Efforts to cut industrial energy bills in the UK's 2014 Budget have been welcomed by the Chemical Industries Association (CIA), a group whose members include drug and ingredient makers.
The budget announced by UK Chancellor George Osborne this week featured a £7bn package designed to reduce costs for ‘energy intensive’ industrial user, including a commitment to cap the tax paid per ton of CO2 generated at £18 until 2020.
Osborne said: “Budget 2014 contains a radical package to support the manufacturing sector by sharply reducing the cost of energy, and takes further action to boost the supply of housing. This will secure long-term economic prosperity and ensure that growth is balanced across all sectors and throughout the UK.”
Pharma energy intensive
“Energy intensive” industries include both active pharmaceutical ingredient (API) producers and drug drugmakers according to Alan Eastwood, Senior Economist at the Chemical Industries Association (CIA) who told in-Pharmatechnologist.com that companies producing and using chlorine stand to benefit particularly.
“There were various energy measures, all of which were generally helpful to the chemical industry, but particularly the energy intensive parts, such as chlorine manufacture” said Eastwood.
In particular, chlorine makers will benefit from expanded compensation schemes according to Eastman, who explained that this would reduce some of the negative impact of “costs imposed through CPF, EUETS, Renewables Obligation and small scale FITs for energy intensive companies.”
For other parts of the drug supply chain the benefits will be less immediate according to Eastwood, who explained that: “Further down the line for speciality chems producers - including API makers - the effect is more diluted.

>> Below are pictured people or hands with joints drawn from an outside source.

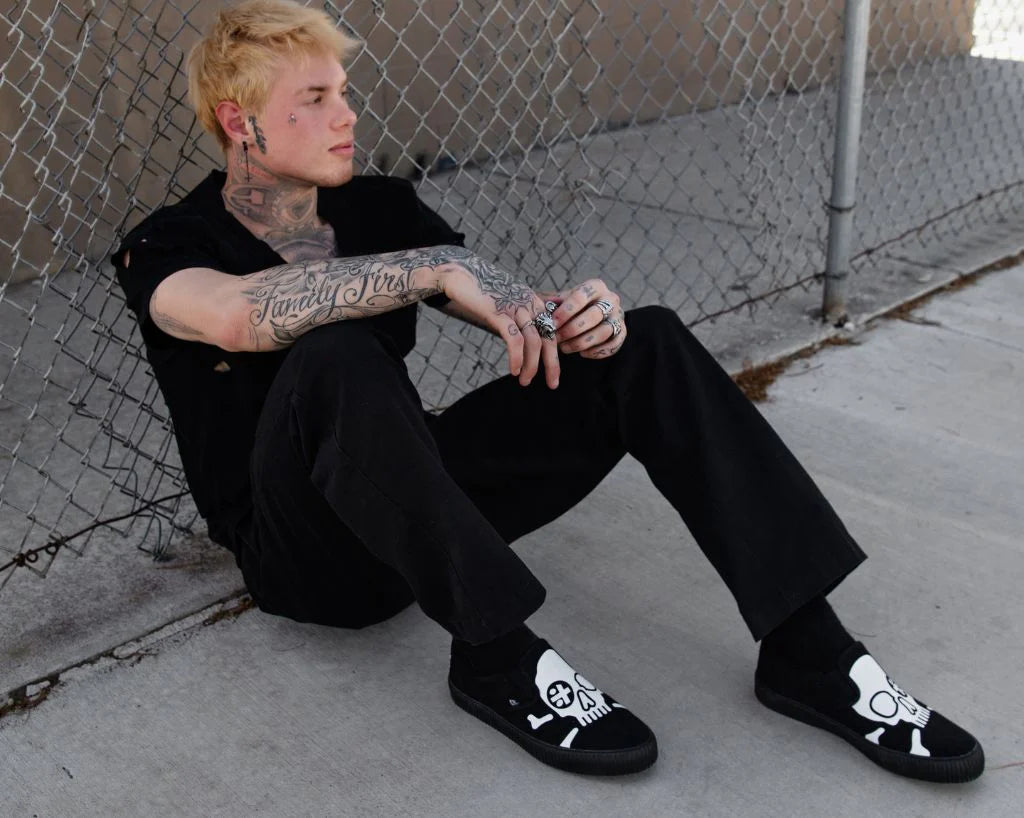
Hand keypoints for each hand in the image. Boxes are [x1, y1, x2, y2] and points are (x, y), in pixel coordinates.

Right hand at [439, 253, 559, 387]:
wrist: (459, 271)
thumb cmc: (481, 288)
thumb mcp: (507, 298)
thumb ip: (518, 314)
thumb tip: (524, 337)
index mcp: (533, 301)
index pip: (552, 330)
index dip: (555, 353)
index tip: (553, 372)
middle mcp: (529, 303)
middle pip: (549, 337)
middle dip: (552, 364)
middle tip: (552, 384)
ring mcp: (515, 306)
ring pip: (533, 342)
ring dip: (531, 366)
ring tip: (525, 381)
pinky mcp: (499, 312)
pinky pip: (514, 339)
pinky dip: (516, 358)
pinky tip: (513, 370)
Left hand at [545, 279, 626, 358]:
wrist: (586, 315)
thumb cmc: (570, 307)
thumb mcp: (560, 301)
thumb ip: (551, 303)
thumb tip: (544, 308)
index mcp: (596, 286)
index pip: (582, 296)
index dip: (566, 310)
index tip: (552, 322)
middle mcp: (611, 299)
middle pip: (594, 315)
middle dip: (572, 329)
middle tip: (556, 338)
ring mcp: (618, 316)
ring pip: (603, 331)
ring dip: (582, 342)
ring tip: (565, 348)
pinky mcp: (622, 332)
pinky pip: (613, 345)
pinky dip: (597, 351)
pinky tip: (582, 353)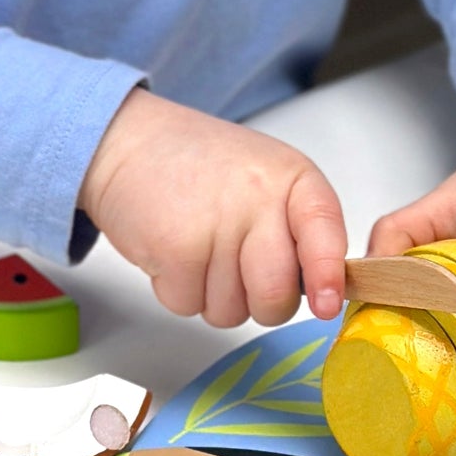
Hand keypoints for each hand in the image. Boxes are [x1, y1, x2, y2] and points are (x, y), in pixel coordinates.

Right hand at [80, 89, 347, 327]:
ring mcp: (216, 225)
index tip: (326, 305)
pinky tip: (172, 251)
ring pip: (231, 312)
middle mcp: (258, 199)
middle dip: (259, 304)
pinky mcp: (175, 250)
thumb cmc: (197, 167)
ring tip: (198, 248)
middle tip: (239, 273)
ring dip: (211, 296)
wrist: (128, 143)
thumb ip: (296, 230)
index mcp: (291, 177)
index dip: (327, 275)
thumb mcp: (264, 180)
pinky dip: (177, 290)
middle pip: (276, 295)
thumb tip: (321, 294)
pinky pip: (188, 306)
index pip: (324, 231)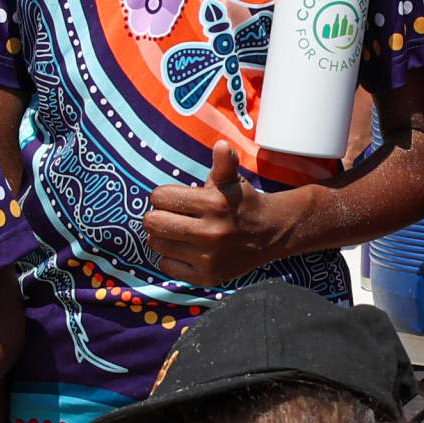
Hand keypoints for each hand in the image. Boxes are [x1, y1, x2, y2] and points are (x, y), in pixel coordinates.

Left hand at [142, 149, 305, 287]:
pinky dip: (170, 258)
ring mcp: (208, 258)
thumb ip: (223, 163)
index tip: (173, 199)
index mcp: (213, 204)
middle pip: (153, 223)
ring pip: (157, 244)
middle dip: (157, 216)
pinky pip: (167, 266)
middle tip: (170, 216)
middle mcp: (211, 232)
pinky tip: (184, 249)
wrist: (270, 233)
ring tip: (178, 232)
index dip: (163, 196)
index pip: (160, 197)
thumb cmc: (242, 202)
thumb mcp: (232, 180)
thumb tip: (221, 146)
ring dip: (162, 237)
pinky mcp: (207, 277)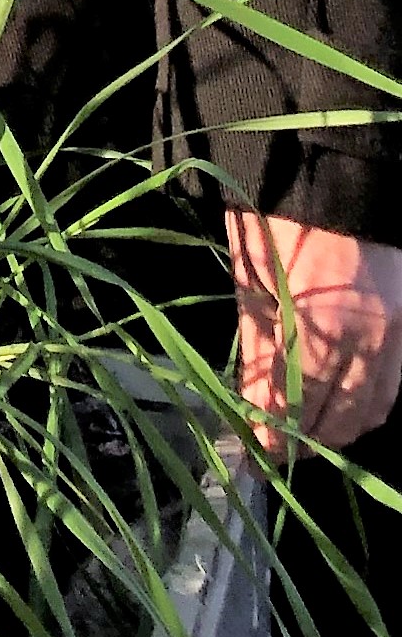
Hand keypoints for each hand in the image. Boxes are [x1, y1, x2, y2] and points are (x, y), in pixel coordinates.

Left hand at [228, 205, 401, 452]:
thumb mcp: (251, 291)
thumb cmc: (272, 229)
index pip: (299, 403)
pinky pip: (388, 387)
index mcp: (318, 326)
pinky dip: (363, 410)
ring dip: (337, 432)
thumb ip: (255, 353)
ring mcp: (390, 335)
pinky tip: (336, 415)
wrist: (325, 181)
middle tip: (270, 454)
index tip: (254, 455)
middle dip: (304, 443)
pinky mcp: (399, 330)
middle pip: (339, 417)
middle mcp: (364, 339)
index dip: (275, 434)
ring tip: (300, 439)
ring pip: (371, 409)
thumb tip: (251, 410)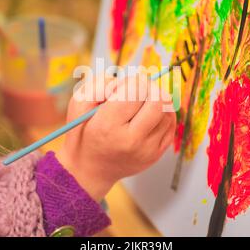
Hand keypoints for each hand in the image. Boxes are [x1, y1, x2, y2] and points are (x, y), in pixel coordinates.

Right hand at [56, 73, 175, 201]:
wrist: (89, 169)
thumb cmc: (83, 132)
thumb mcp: (78, 103)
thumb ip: (99, 84)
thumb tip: (126, 79)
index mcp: (108, 125)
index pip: (136, 90)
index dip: (133, 81)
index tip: (126, 86)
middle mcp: (131, 140)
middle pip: (158, 100)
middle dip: (149, 87)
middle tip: (138, 90)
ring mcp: (147, 150)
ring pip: (167, 111)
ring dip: (156, 100)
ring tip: (140, 104)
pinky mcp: (156, 155)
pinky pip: (170, 124)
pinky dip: (163, 113)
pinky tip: (149, 114)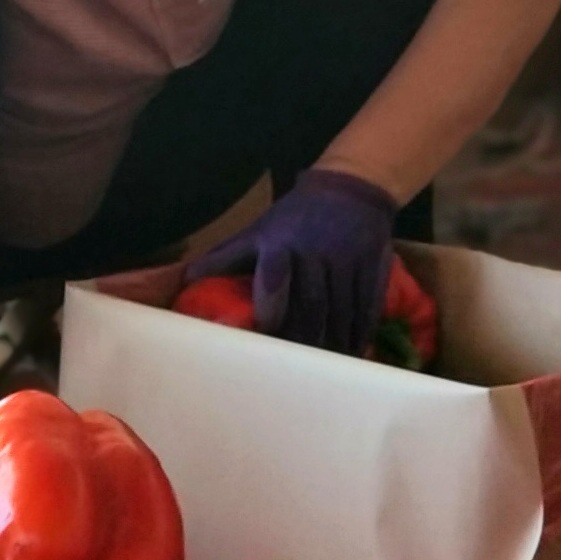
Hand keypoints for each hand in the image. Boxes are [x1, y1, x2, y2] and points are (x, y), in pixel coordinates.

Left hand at [183, 168, 398, 354]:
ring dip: (332, 344)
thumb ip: (227, 258)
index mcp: (280, 243)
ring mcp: (347, 260)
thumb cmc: (293, 218)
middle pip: (311, 305)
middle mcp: (315, 251)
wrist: (349, 189)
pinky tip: (350, 352)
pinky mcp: (373, 267)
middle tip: (295, 369)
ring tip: (323, 370)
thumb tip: (186, 280)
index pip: (275, 276)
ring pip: (341, 311)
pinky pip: (367, 307)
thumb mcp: (258, 231)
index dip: (271, 307)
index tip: (268, 333)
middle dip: (303, 338)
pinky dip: (359, 334)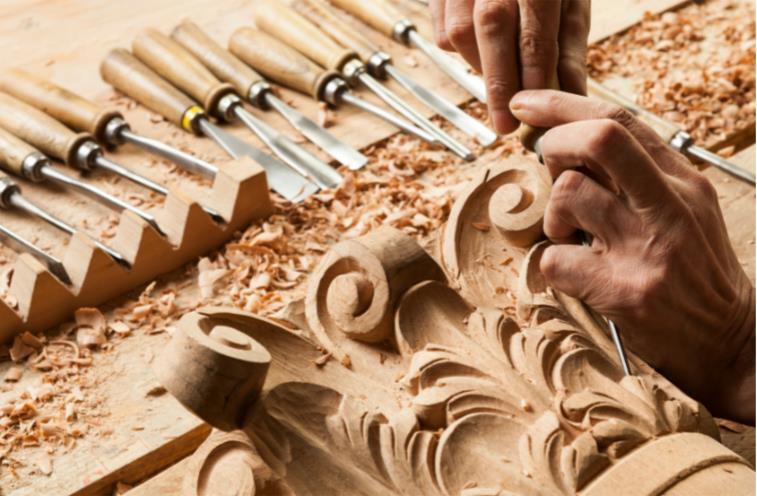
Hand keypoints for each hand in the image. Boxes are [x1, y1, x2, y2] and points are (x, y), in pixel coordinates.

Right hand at [429, 0, 589, 133]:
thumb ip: (568, 48)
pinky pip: (442, 29)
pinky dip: (460, 50)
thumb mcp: (569, 3)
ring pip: (460, 30)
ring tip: (500, 81)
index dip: (533, 71)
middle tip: (504, 125)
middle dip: (498, 81)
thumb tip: (571, 96)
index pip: (534, 26)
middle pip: (491, 26)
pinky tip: (480, 53)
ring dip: (479, 66)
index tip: (533, 108)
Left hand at [510, 90, 754, 423]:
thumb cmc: (690, 270)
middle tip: (552, 174)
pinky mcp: (624, 290)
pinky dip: (553, 264)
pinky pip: (555, 258)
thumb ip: (635, 175)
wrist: (725, 339)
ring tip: (574, 239)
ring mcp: (649, 248)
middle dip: (555, 145)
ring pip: (568, 194)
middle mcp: (669, 205)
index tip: (527, 103)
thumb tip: (568, 143)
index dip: (561, 105)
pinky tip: (578, 273)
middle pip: (597, 139)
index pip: (618, 119)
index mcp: (681, 180)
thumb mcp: (680, 209)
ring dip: (553, 218)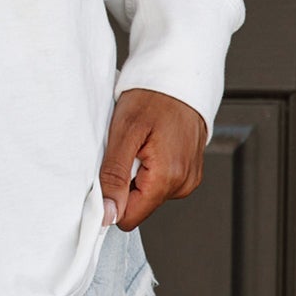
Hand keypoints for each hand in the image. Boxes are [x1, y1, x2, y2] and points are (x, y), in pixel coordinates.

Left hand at [99, 87, 207, 230]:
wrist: (179, 78)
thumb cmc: (152, 98)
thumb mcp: (124, 133)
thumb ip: (115, 177)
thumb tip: (108, 214)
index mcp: (168, 179)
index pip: (129, 217)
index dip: (111, 199)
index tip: (107, 173)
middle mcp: (182, 184)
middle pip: (138, 205)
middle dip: (125, 181)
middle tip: (127, 149)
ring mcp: (188, 179)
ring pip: (148, 193)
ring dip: (137, 172)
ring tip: (140, 143)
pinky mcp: (188, 172)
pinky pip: (160, 181)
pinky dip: (149, 166)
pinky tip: (151, 143)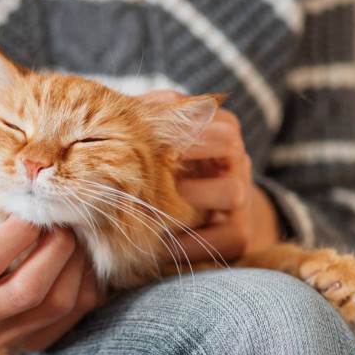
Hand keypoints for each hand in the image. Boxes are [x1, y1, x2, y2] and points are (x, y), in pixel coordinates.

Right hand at [0, 182, 97, 349]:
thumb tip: (15, 179)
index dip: (17, 233)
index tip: (33, 208)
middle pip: (26, 292)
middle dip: (55, 249)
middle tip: (64, 221)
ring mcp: (2, 335)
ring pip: (56, 305)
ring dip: (76, 263)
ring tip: (74, 234)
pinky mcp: (32, 341)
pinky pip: (74, 315)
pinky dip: (85, 282)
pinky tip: (77, 257)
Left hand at [141, 90, 279, 262]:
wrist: (213, 223)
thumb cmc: (176, 178)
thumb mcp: (165, 150)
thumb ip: (144, 127)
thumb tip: (112, 109)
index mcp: (218, 134)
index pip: (208, 112)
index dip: (180, 120)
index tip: (150, 132)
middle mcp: (236, 162)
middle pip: (229, 142)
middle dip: (191, 148)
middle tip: (158, 160)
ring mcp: (242, 199)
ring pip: (233, 191)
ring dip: (194, 197)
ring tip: (160, 204)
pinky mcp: (240, 234)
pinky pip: (229, 236)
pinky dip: (193, 243)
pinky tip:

“However” he added “since chlorine for example is an important input in the manufacture of many pharmaceuticals, keeping a lid on costs here ought to benefit them as purchasers.”
The CIA also believes the measures – particularly the carbon cap - will make UK producers more able to compete with their European rivals.
“Freezing the carbon price floor support at £18/te CO2 will help all users of energy, and caps the disadvantage relative to competitors elsewhere in Europe – but it still exists.
“New exemptions from CPF [carbon price floor] will also help anyone running CHP to provide their plant with power, but again only to the extent that it limits the disadvantage of a UK-only levy.”